- [Data for this task]:
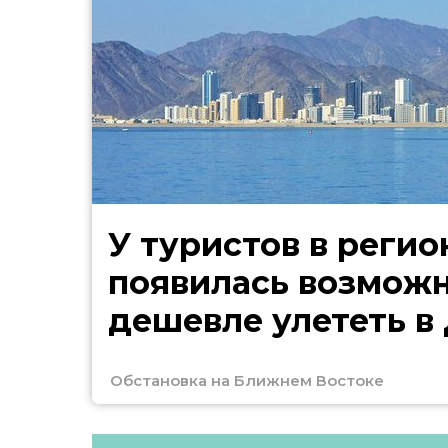
У туристов в регио
появилась возмож
дешевле улететь в
Обстановка на Ближнем Востоке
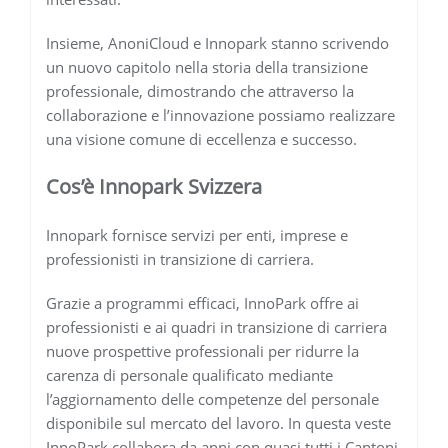
Insieme, AnoniCloud e Innopark stanno scrivendo
un nuovo capitolo nella storia della transizione
professionale, dimostrando che attraverso la
collaborazione e l’innovazione possiamo realizzare
una visione comune di eccellenza e successo.
Cos’è Innopark Svizzera
Innopark fornisce servizi per enti, imprese e
professionisti in transizione di carriera.
Grazie a programmi efficaci, InnoPark offre ai
professionisti e ai quadri in transizione di carriera
nuove prospettive professionali per ridurre la
carenza di personale qualificato mediante
l’aggiornamento delle competenze del personale
disponibile sul mercato del lavoro. In questa veste
InnoPark collabora da anni con quasi tutti i Cantoni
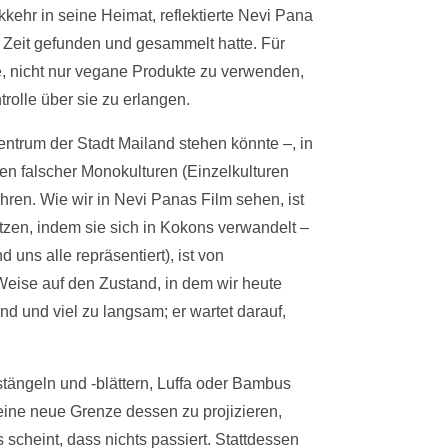
kehr in seine Heimat, reflektierte Nevi Pana
er Zeit gefunden und gesammelt hatte. Für
ee, nicht nur vegane Produkte zu verwenden,
rolle über sie zu erlangen.
entrum der Stadt Mailand stehen könnte –, in
en falscher Monokulturen (Einzelkulturen
en. Wie wir in Nevi Panas Film sehen, ist
tzen, indem sie sich in Kokons verwandelt –
 uns alle repräsentiert), ist von
 Weise auf den Zustand, in dem wir heute
ind und viel zu langsam; er wartet darauf,
stängeln und -blättern, Luffa oder Bambus
 eine neue Grenze dessen zu projizieren,
scheint, dass nichts passiert. Stattdessen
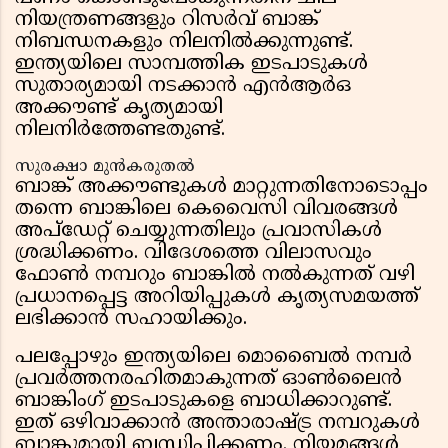
നിയന്ത്രണങ്ങളും റിസർവ് ബാങ്ക്
നിബന്ധനകളും നിലനിൽക്കുന്നുണ്ട്.
ഇന്ത്യയിലെ സാമ്പത്തിക ഇടപാടുകൾ
സുതാര്യമായി നടക്കാൻ എൻആർഒ
അക്കൗണ്ട് കൃത്യമായി
നിലനിർത്തേണ്ടതുണ്ട്.
സുരക്ഷാ മുൻകരുതൽ
ബാങ്ക് അക്കൗണ്ടുകൾ മാറ്റുന്നതിനോടൊപ്പം
തന്നെ ബാങ്കിലെ കെവൈസി വിവരങ്ങൾ
അപ്ഡേറ്റ് ചെയ്യുന്നതിലും പ്രവാസികൾ
ശ്രദ്ധിക്കണം. വിദേശത്തെ വിലാസവും
ഫോൺ നമ്പറും ബാങ്കിൽ നൽകുന്നത് വഴി
പ്രധാനപ്പെട്ട അറിയിപ്പുകൾ കൃത്യസമയത്ത്
ലഭിക്കാൻ സഹായിക്കും.
പലപ്പോഴും ഇന്ത്യയിലെ മൊബൈൽ നമ്പർ
പ്രവർത്തനരഹിതമാകുന്നത് ഓൺലൈൻ
ബാങ്കിംഗ് ഇടപാടുകളെ ബാധിക്കാറുണ്ട്.
ഇത് ഒഴിവാക്കാൻ അന്താരാഷ്ട്ര നമ്പറുകൾ
ബാങ്കുമായി ബന്ധിപ്പിക്കണം. നിയമങ്ങൾ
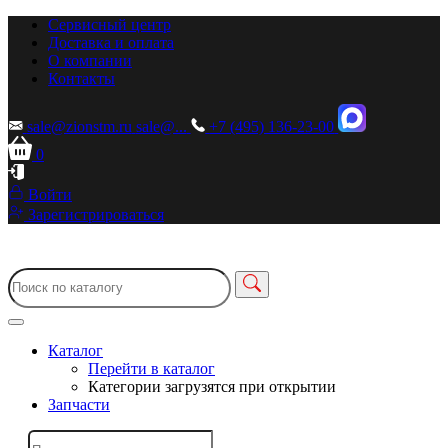
Сервисный центр
Доставка и оплата
О компании
Контакты
sale@zionstm.ru
sale@...
+7 (495) 136-23-00
0
Войти
Зарегистрироваться
Каталог
Перейти в каталог
Категории загрузятся при открытии
Запчасти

- [What is needed]: Your answer must be the exact lines of the records from the first one through the line containing "entrum der Stadt Mailand stehen könnte –, in", with no pictures in it.

- [Answer space]:
У туристов в регио
появилась возмож
дешевле улететь в
Обстановка на Ближнем Востоке
Insieme, AnoniCloud e Innopark stanno scrivendo
un nuovo capitolo nella storia della transizione
professionale, dimostrando che attraverso la
collaborazione e l’innovazione possiamo realizzare
una visione comune di eccellenza e successo.
Cos’è Innopark Svizzera
Innopark fornisce servizi per enti, imprese e
professionisti in transizione di carriera.
Grazie a programmi efficaci, InnoPark offre ai
professionisti e ai quadri in transizione di carriera
nuove prospettive professionali per ridurre la
carenza di personale qualificato mediante
l’aggiornamento delle competenze del personale
disponibile sul mercato del lavoro. In questa veste
InnoPark collabora da anni con quasi tutti i Cantoni
kehr in seine Heimat, reflektierte Nevi Pana
er Zeit gefunden und gesammelt hatte. Für
ee, nicht nur vegane Produkte zu verwenden,
rolle über sie zu erlangen.
entrum der Stadt Mailand stehen könnte –, in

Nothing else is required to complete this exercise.